**WHAT IS BEING ASKED:** I'd like an exact copy of only the lines from the start of the listing below through the line that holds "35: (302, 274, 30.50)". Please keep the pictures out.
BEGIN DATA UNDER STUDY
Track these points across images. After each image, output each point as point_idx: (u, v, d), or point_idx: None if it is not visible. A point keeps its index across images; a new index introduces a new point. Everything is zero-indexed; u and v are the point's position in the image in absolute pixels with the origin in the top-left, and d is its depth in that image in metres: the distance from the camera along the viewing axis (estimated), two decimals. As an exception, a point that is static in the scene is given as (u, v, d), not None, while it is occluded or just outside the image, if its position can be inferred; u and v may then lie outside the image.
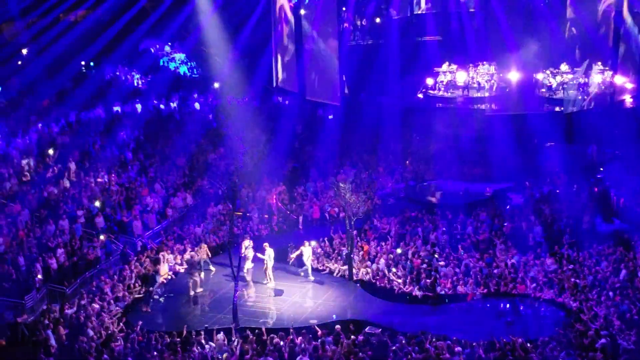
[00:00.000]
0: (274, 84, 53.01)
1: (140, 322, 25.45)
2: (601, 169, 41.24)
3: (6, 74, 41.69)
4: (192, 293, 28.69)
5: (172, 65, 50.16)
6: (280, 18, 51.51)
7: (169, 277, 30.13)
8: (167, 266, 30.48)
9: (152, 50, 50.20)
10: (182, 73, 50.78)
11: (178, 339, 23.59)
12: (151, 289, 28.21)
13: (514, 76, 48.46)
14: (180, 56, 50.80)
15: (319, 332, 23.68)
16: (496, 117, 48.10)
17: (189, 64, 51.33)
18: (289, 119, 49.82)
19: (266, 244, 30.22)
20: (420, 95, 52.75)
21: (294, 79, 51.71)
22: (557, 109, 47.50)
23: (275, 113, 50.09)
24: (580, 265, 29.33)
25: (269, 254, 29.79)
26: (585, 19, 46.28)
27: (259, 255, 29.64)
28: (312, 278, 30.22)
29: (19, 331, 25.28)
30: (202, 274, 29.66)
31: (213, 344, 23.37)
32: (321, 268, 31.14)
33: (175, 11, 48.57)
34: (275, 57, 52.85)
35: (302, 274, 30.50)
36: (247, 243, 29.84)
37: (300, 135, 48.59)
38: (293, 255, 31.08)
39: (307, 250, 30.43)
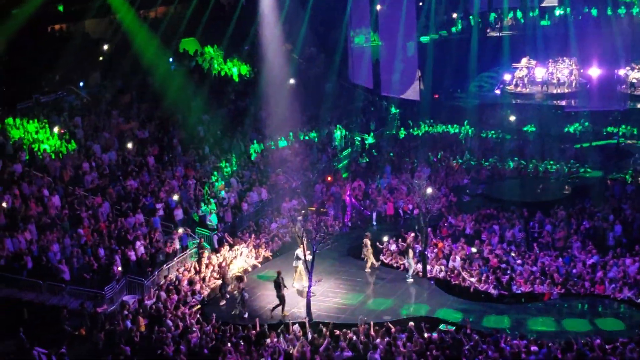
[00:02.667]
0: (349, 80, 53.12)
1: (215, 315, 25.83)
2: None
3: (88, 69, 42.66)
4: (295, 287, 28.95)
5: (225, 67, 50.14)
6: (355, 14, 51.55)
7: (244, 271, 30.40)
8: (242, 260, 30.83)
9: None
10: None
11: (253, 332, 23.85)
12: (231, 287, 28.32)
13: (594, 72, 47.55)
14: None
15: (393, 329, 23.61)
16: (576, 114, 47.30)
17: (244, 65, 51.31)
18: (365, 115, 49.91)
19: (368, 234, 31.45)
20: (498, 92, 52.23)
21: (369, 74, 51.71)
22: (639, 105, 46.42)
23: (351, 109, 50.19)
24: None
25: (368, 243, 30.74)
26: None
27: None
28: (410, 280, 29.93)
29: (98, 321, 25.97)
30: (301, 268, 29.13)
31: (289, 336, 23.53)
32: (395, 265, 31.01)
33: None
34: (351, 53, 52.93)
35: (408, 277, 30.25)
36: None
37: (375, 131, 48.54)
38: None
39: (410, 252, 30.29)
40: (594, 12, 54.68)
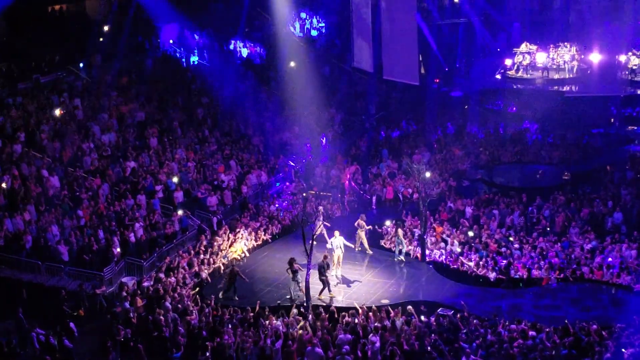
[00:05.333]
0: (350, 63, 52.86)
1: (214, 297, 25.87)
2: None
3: (88, 50, 42.53)
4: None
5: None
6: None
7: (244, 254, 30.44)
8: (242, 243, 30.83)
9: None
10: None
11: (251, 314, 23.90)
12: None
13: (595, 57, 47.37)
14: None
15: (391, 313, 23.66)
16: (576, 99, 47.15)
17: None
18: (364, 99, 49.77)
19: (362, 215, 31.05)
20: (499, 77, 52.02)
21: (369, 58, 51.41)
22: (639, 91, 46.27)
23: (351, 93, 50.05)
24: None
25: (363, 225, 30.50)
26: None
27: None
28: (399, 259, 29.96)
29: (97, 302, 26.03)
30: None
31: (287, 319, 23.57)
32: (394, 249, 30.98)
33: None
34: (352, 36, 52.62)
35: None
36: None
37: (375, 116, 48.42)
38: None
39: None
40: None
END DATA UNDER STUDY
**RESPONSE AREA:**
Track these points across images. After each image, output each point as point_idx: (u, v, d), or point_idx: None if it is not visible. A point keeps its index across images; a new index introduces a new point. Everything is zero-indexed; u and v are the point's position in the image in absolute pixels with the origin in the top-left, and d is its depth in that image in metres: the distance from the camera along the viewing axis (estimated), two decimals. As an exception, a point that is static in the scene is given as (u, v, d), not None, while it is occluded or just outside the image, if its position can be inferred; u and v may then lie outside the image.
[00:00.000]
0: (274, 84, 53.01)
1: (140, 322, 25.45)
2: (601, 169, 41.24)
3: (6, 74, 41.69)
4: (192, 293, 28.69)
5: (172, 65, 50.16)
6: (280, 18, 51.51)
7: (169, 277, 30.13)
8: (167, 266, 30.48)
9: (152, 50, 50.20)
10: (182, 73, 50.78)
11: (178, 339, 23.59)
12: (151, 289, 28.21)
13: (514, 76, 48.46)
14: (180, 56, 50.80)
15: (319, 332, 23.68)
16: (496, 117, 48.10)
17: (189, 64, 51.33)
18: (289, 119, 49.82)
19: (266, 244, 30.22)
20: (420, 95, 52.75)
21: (294, 79, 51.71)
22: (557, 109, 47.50)
23: (275, 113, 50.09)
24: (580, 265, 29.33)
25: (269, 254, 29.79)
26: (585, 19, 46.28)
27: (259, 255, 29.64)
28: (312, 278, 30.22)
29: (19, 331, 25.28)
30: (202, 274, 29.66)
31: (213, 344, 23.37)
32: (321, 268, 31.14)
33: (175, 11, 48.57)
34: (275, 57, 52.85)
35: (302, 274, 30.50)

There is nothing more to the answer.